= Gerard Zerbolt of Zutphen =

Gerard Zerbolt of Zutphen (1367, Zutphen - December 3, 1398, Windesheim) was a Dutch mystical writer and one of the first of the Brothers of the Common Life. His name has many variations, including "Gerardus de Zutphania", "Gerardus Zutphaniensis", "Zerbold van Zutphen", "Gerhard Zerbolt von Zutfen", "Gerardus Zerboltus", etc.

==Biography==
Zerbolt was born in 1367 into a wealthy burgher family in Zutphen, then in the Duchy of Guelders. He got his first education in his hometown, and after attending one or more Latin schools elsewhere, he enrolled between 1383 and 1385 at the Brothers of the Common Life's St. Lebwin school in nearby Deventer. This school had been founded by Gerhard Groote (1340–1384) and in Zerbolt's time was led by Florentius Radewyns (1350–1400).

Even in the Brothers of the Common Life's community of "plain living and high thinking" Gerard was remarkable for his absorption in the sacred sciences and his utter oblivion of all matters of merely earthly interest. He held the office of librarian, and his deep learning in moral theology and canon law did the brothers good service, in helping them to meet the prejudice and opposition which their manner of life at first aroused. In Radewijns' absence, Zerbolt assumed his responsibilities as rector.

In June 1398, the plague drove most of the Brethren, including Zerbolt, from Deventer. They found refuge in Amersfoort until November. Here the legality of the Brotherhood was attacked regularly by the local clergy. Soon after his return to Deventer, Zerbolt traveled to the Benedictine monastery at Dikninge in Drente to confer with its learned abbot Arnold about the attacks. On his way home on December 3, Zerbolt and his companion stopped for the night at Windesheim, a small village just south of Zwolle.
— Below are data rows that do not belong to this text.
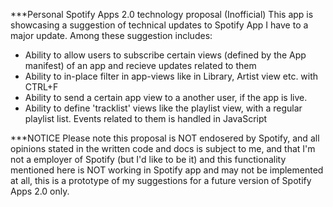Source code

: ***Personal Spotify Apps 2.0 technology proposal (Inofficial)
This app is showcasing a suggestion of technical updates to Spotify App I have to a major update. Among these suggestion includes:
 * Ability to allow users to subscribe certain views (defined by the App manifest) of an app and recieve updates related to them
 * Ability to in-place filter in app-views like in Library, Artist view etc. with CTRL+F
 * Ability to send a certain app view to a another user, if the app is live.
 * Ability to define 'tracklist' views like the playlist view, with a regular playlist list. Events related to them is handled in JavaScript

***NOTICE
Please note this proposal is NOT endosered by Spotify, and all opinions stated in the written code and docs is subject to me, and that I'm not a employer of Spotify (but I'd like to be it)
 and this functionality mentioned here is NOT working in Spotify app and may not be implemented at all, this is a prototype of my suggestions for a future version of Spotify Apps 2.0 only.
He felt mortally ill and died within a few hours, at the age of 31. Because of his heralded status, the Windesheim canons buried him quickly in an honored spot in their own chapel, before the Brethren from Deventer could collect the body.

==Writings==
Zerbolt was a prolific writer. His best known works are entitled Homo quidam and Beatus vir; the two are almost identical. Two treatises on prayer in the mother-tongue and on reading the Scripture in the mother-tongue are attributed to him.